Percent-decoding

A URL can only safely carry a small alphabet, so every other byte travels disguised as %XX — decoding is just reading those disguises back into bytes.

The idea

A URL is allowed to contain only a limited set of characters. Anything reserved (like &, /, ?) or outside plain ASCII (like é or ) gets percent-encoded: each raw byte becomes a % followed by that byte’s two hex digits.

Decoding walks the string left to right. A normal character copies straight through. When it meets a %, it reads the next two hex characters, turns them into one byte, and collects bytes into a buffer. Once a complete UTF-8 sequence has been gathered, that buffer decodes into a single Unicode character — which is how %E2%9C%93 (three bytes) becomes one .

See it work

Input
Pending bytes (UTF-8 in progress)
Decoded output
Press play, or step through one move at a time.

How it works

Scan the string. On a literal character, keep its byte. On %, read the next two hex digits and turn them into one byte. Collect all the raw bytes, then decode the whole byte stream as UTF-8 at the end — a single multi-byte character only resolves once all of its bytes have arrived. Note that + means a space only in application/x-www-form-urlencoded data (typically the query string), never in the path.

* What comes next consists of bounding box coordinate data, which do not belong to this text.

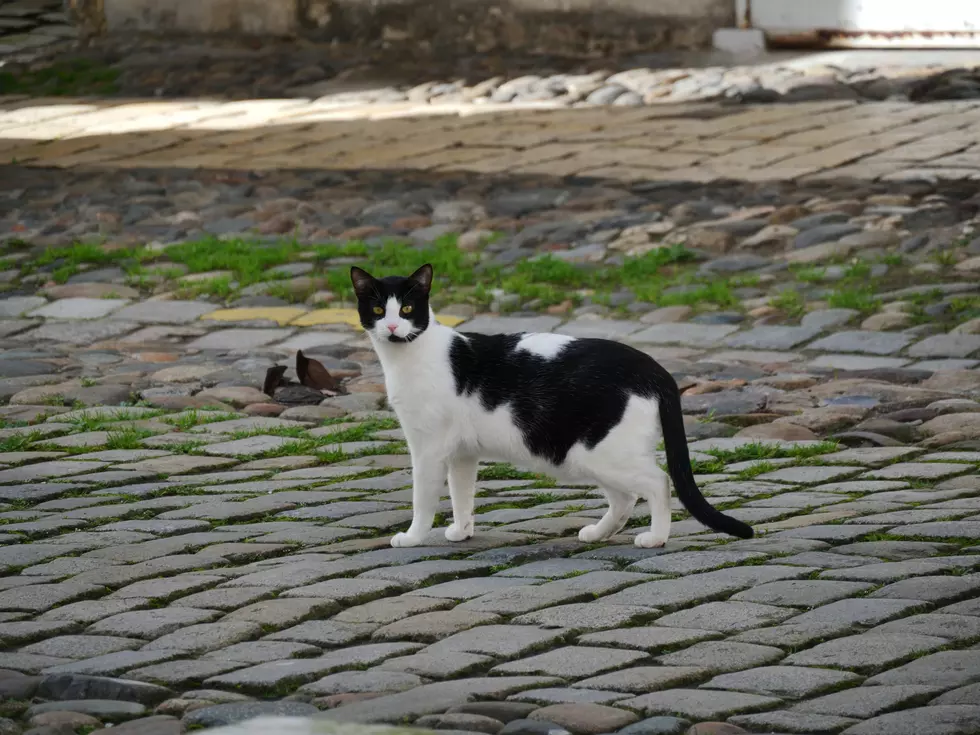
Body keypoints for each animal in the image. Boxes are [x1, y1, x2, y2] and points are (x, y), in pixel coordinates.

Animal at [352, 264, 756, 548]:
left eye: (406, 308)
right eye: (378, 308)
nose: (392, 328)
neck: (410, 354)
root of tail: (653, 367)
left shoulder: (428, 448)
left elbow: (422, 497)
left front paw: (413, 536)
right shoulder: (463, 453)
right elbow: (461, 493)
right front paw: (462, 530)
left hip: (601, 451)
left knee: (658, 482)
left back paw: (655, 538)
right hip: (590, 455)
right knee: (625, 498)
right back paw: (598, 533)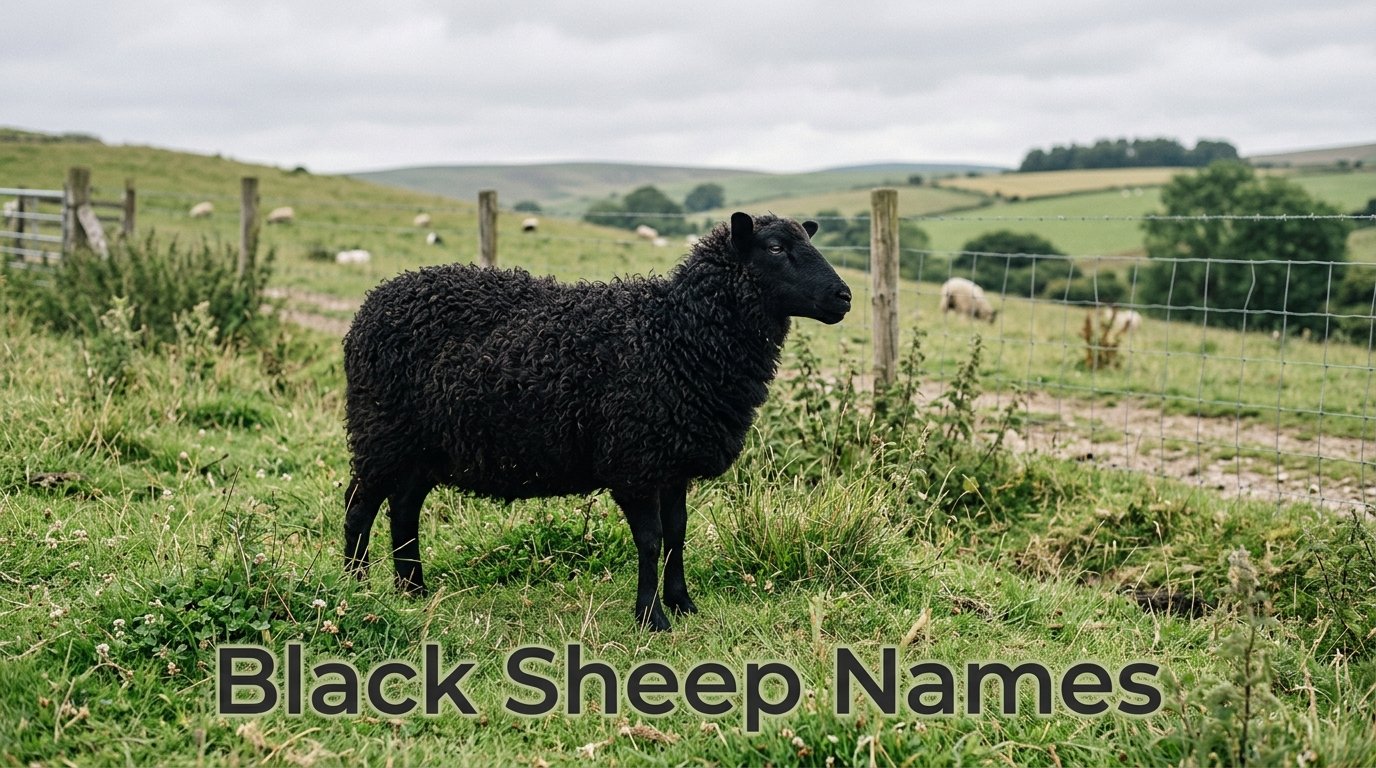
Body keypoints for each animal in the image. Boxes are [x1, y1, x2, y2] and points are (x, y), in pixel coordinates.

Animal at [342, 212, 852, 631]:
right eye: (775, 248)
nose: (844, 296)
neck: (675, 334)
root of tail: (372, 304)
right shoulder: (635, 462)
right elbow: (651, 540)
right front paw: (652, 618)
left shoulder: (672, 462)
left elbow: (678, 535)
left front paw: (683, 604)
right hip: (381, 433)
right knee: (358, 507)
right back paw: (355, 591)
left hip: (422, 447)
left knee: (404, 509)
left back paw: (413, 590)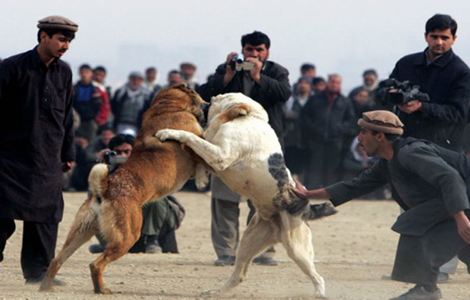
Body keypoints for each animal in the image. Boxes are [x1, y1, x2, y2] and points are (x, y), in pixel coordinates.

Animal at [39, 84, 208, 292]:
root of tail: (104, 189)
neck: (167, 107)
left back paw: (45, 288)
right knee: (96, 264)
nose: (208, 105)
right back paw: (102, 290)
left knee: (56, 260)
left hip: (81, 232)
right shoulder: (198, 141)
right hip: (127, 236)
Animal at [156, 93, 324, 298]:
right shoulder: (216, 159)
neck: (247, 118)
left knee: (318, 277)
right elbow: (200, 156)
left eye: (215, 100)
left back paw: (319, 293)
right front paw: (201, 179)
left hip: (297, 249)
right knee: (239, 275)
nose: (205, 103)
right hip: (247, 243)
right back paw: (215, 292)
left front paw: (167, 132)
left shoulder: (220, 156)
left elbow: (191, 137)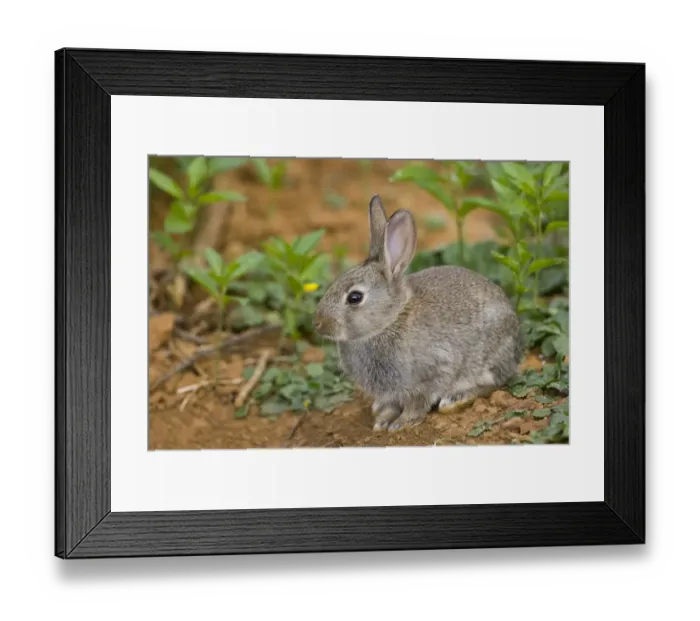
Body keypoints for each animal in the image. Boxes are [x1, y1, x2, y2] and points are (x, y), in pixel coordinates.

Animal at [313, 195, 523, 433]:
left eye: (355, 297)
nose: (318, 323)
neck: (389, 321)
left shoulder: (431, 373)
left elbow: (418, 402)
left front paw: (400, 423)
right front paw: (383, 419)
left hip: (488, 357)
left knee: (491, 382)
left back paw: (455, 399)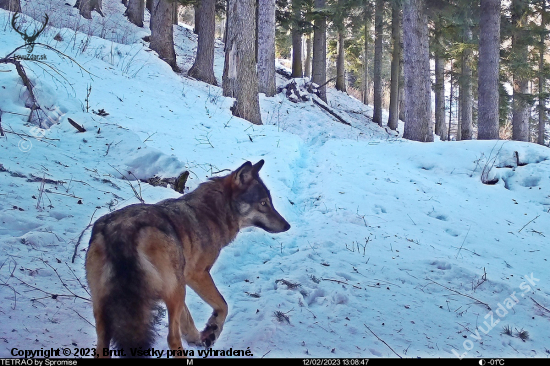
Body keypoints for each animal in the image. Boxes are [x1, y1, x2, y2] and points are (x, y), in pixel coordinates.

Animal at [84, 160, 292, 358]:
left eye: (270, 201)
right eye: (264, 203)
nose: (287, 225)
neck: (213, 212)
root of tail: (122, 232)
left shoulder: (181, 279)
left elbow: (188, 319)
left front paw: (199, 337)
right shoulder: (197, 275)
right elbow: (223, 305)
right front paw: (213, 329)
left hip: (109, 307)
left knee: (102, 346)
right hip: (175, 292)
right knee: (172, 338)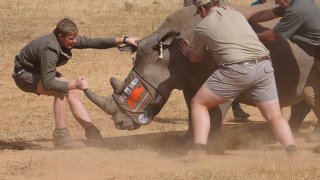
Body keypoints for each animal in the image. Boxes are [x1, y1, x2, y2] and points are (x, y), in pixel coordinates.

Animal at [84, 3, 318, 139]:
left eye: (132, 92)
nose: (120, 125)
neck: (167, 53)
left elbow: (215, 110)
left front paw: (212, 141)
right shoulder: (189, 79)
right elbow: (191, 107)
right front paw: (187, 139)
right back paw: (288, 134)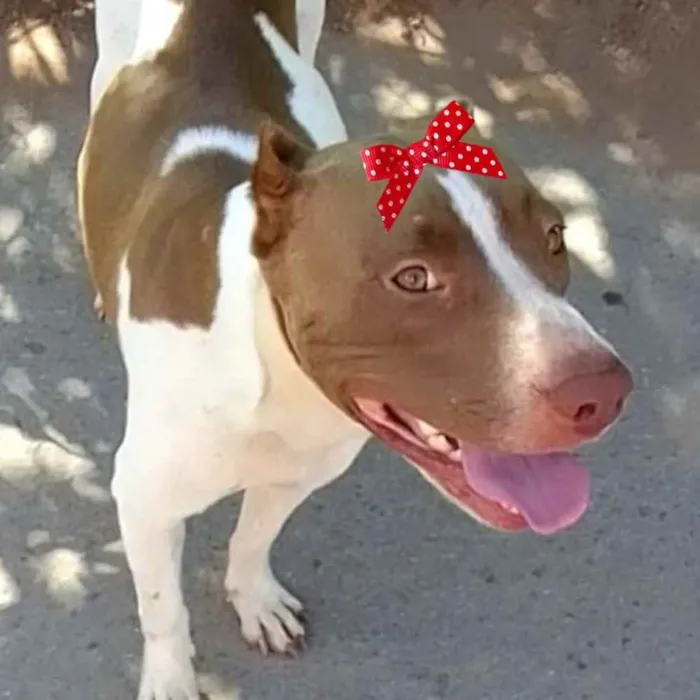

def percent_decode(s, form=False):
    raw = bytearray()
    i = 0
    while i < len(s):
        c = s[i]
        if c == '%':
            # need exactly two hex digits after the '%'
            hex2 = s[i+1:i+3]
            if len(hex2) != 2 or not all(h in '0123456789abcdefABCDEF' for h in hex2):
                raise ValueError(f"malformed escape at {i}: {s[i:i+3]!r}")
            raw.append(int(hex2, 16))   # one byte, e.g. 'C3' -> 0xC3
            i += 3
        elif c == '+' and form:
            raw.append(0x20)            # '+' is space ONLY in form data
            i += 1
        else:
            raw.extend(c.encode('utf-8'))
            i += 1
    return raw.decode('utf-8')          # interpret the byte stream as UTF-8

Cost / trade-offs

AspectCostWhy
Decode timeO(n)One left-to-right pass; each char or escape is read once.
Extra spaceO(n)A byte buffer plus the output string; both bounded by input length.
Size when encoded~3× per byteOne encoded byte (%XX) is 3 characters; non-ASCII chars cost 3 chars per UTF-8 byte.
Double-encodingAmbiguity hazardEncoding twice turns % into %25; decoding the wrong number of times changes the result.

Watch out for

Worked example

Take caf%C3%A9. The letters c, a, f copy straight through as the bytes 63 61 66. Then %C3 yields the byte 0xC3 — in binary 11000011, a UTF-8 lead byte whose top bits announce a 2-byte sequence, so we wait for one more. %A9 yields 0xA9 (10101001), a valid continuation byte in the 0x80–0xBF range. Together C3 A9 decode to é, giving the word café. Add %20%26%20%E2%9C%93 and you get café & ✓, where the three bytes E2 9C 93 form one check mark.

Check yourself

A web app finds %252e%252e%252f in a path and decodes it twice to “clean it up.” What does it end up with, and why is that a problem?

In a URL path (not the query string), what does a+b%20c decode to?